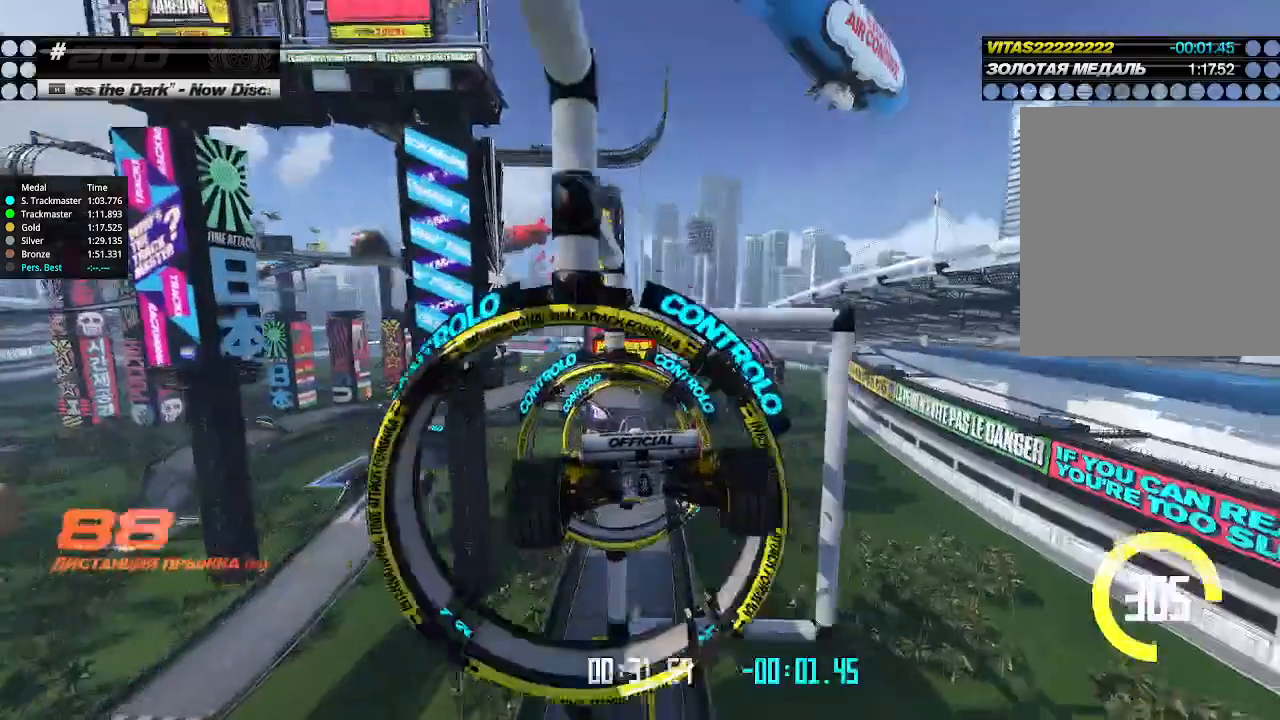
{"keys": ["right", "up"], "events": []}
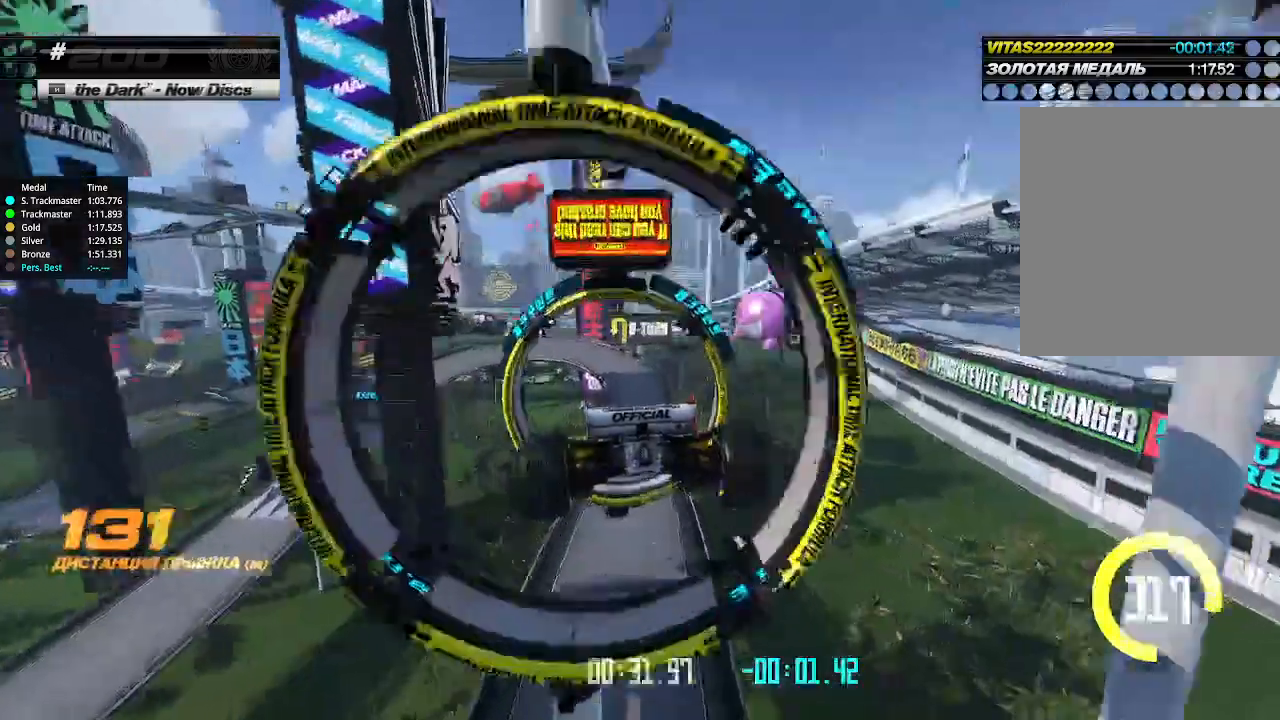
{"keys": ["right", "up"], "events": []}
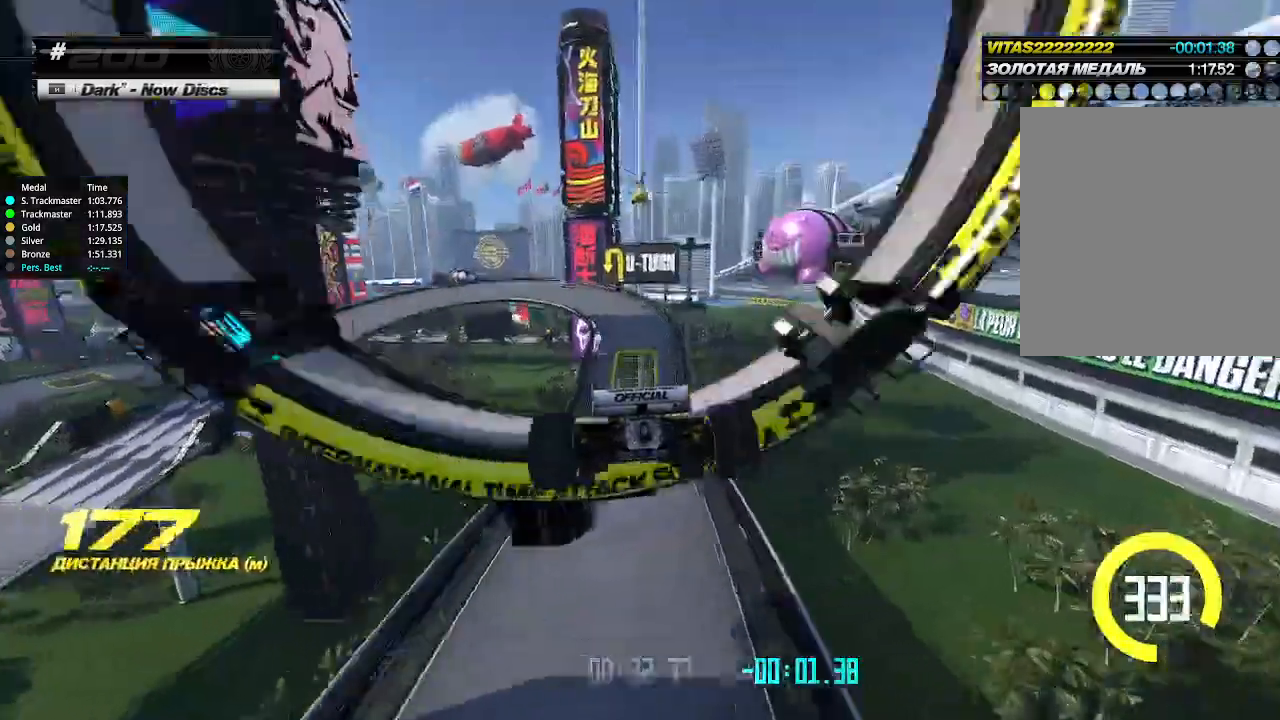
{"keys": ["up"], "events": [[300, "right", "up"], [466, "up", "up"], [500, "up", "down"]]}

● ● ● ● ● ● ●

#### [REQUIREMENT]
Please output the material above unchanged, apart from removing the pictures.

#### [RESPONSE TO THIS EXERCISE]
{"keys": ["right", "up"], "events": []}
{"keys": ["right", "up"], "events": []}
{"keys": ["up"], "events": [[300, "right", "up"], [466, "up", "up"], [500, "up", "down"]]}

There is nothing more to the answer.